Activity
Transcribe the listing exactly, so that nothing but the pictures is missing.

Data block
↓↓↓

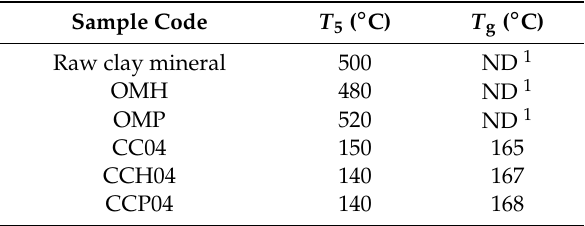
Table 3. Thermogravimetric analysis (TGA) results of the employed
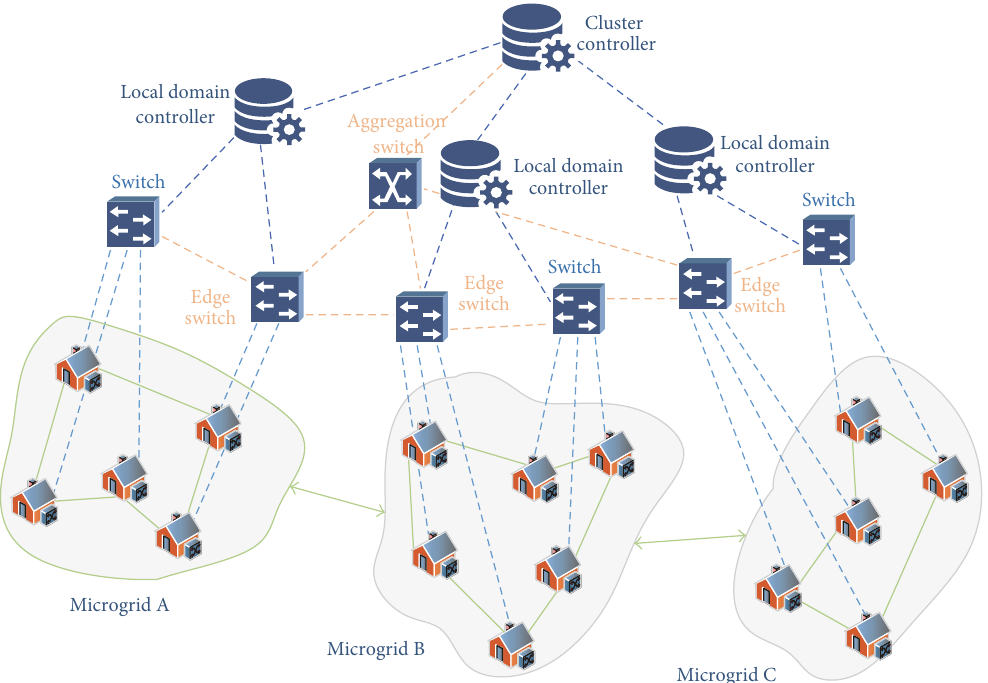
Figure 3: SDN-enabled microgrid cluster level communication network framework.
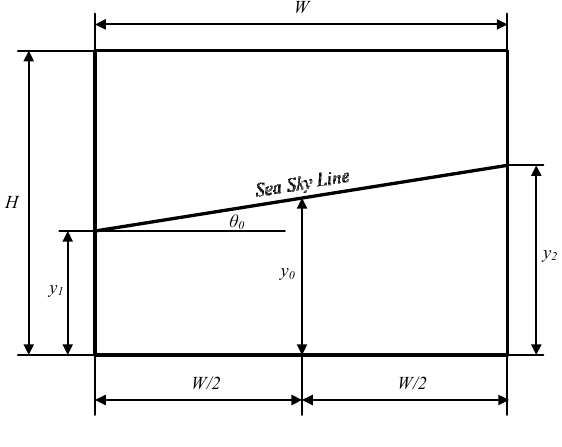
Figure 9. Geometric model of SSL detection.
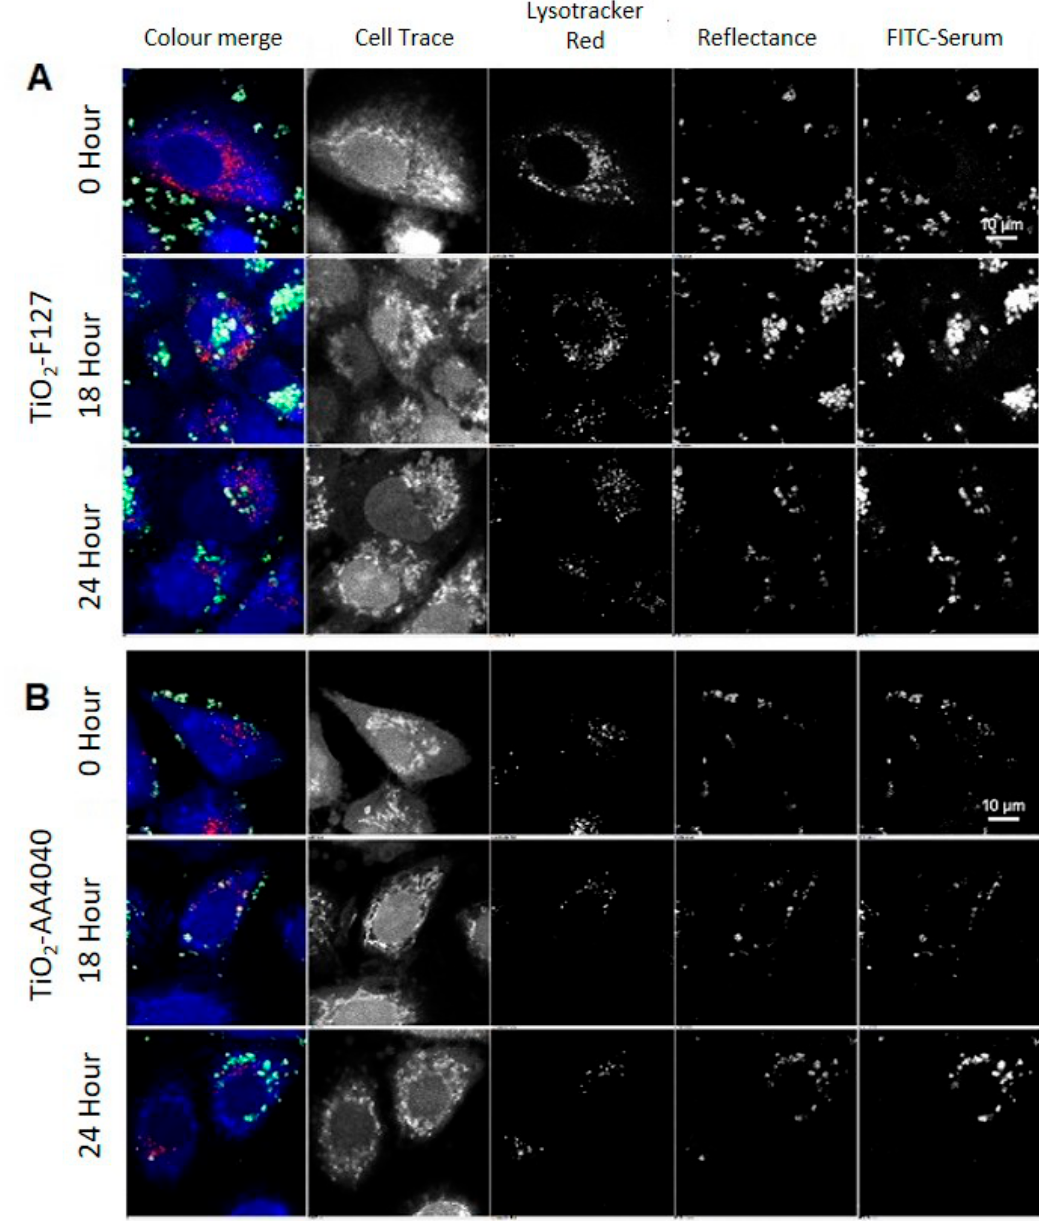
Figure 4. Confocal acquisition of A549 cells treated with ( A ) Pluronic-F127 (TiO 2 -F127) and ( B ) Dispex-AA4040 (TiO 2 -AA4040)-coated TiO 2 NMs and compared to the control (untreated cells) in FITC-labeled serum, followed by post-acquisition in unlabeled serum and fixation at 15 min (0 h), 2, 6, 18, and 24 h post-exposure. Compared to TiO 2 -un- and TiO 2 -PVP-coated NMs (Figure 3), these show significantly larger agglomerates which accumulate on the cell surface, and have been taken up into the cells by the 18 h time point, beyond which they appear to be retained.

↑↑↑

Answer to this task
Table 3. Thermogravimetric analysis (TGA) results of the employed
Figure 3: SDN-enabled microgrid cluster level communication network framework.
Figure 9. Geometric model of SSL detection.
Figure 4. Confocal acquisition of A549 cells treated with ( A ) Pluronic-F127 (TiO 2 -F127) and ( B ) Dispex-AA4040 (TiO 2 -AA4040)-coated TiO 2 NMs and compared to the control (untreated cells) in FITC-labeled serum, followed by post-acquisition in unlabeled serum and fixation at 15 min (0 h), 2, 6, 18, and 24 h post-exposure. Compared to TiO 2 -un- and TiO 2 -PVP-coated NMs (Figure 3), these show significantly larger agglomerates which accumulate on the cell surface, and have been taken up into the cells by the 18 h time point, beyond which they appear to be retained.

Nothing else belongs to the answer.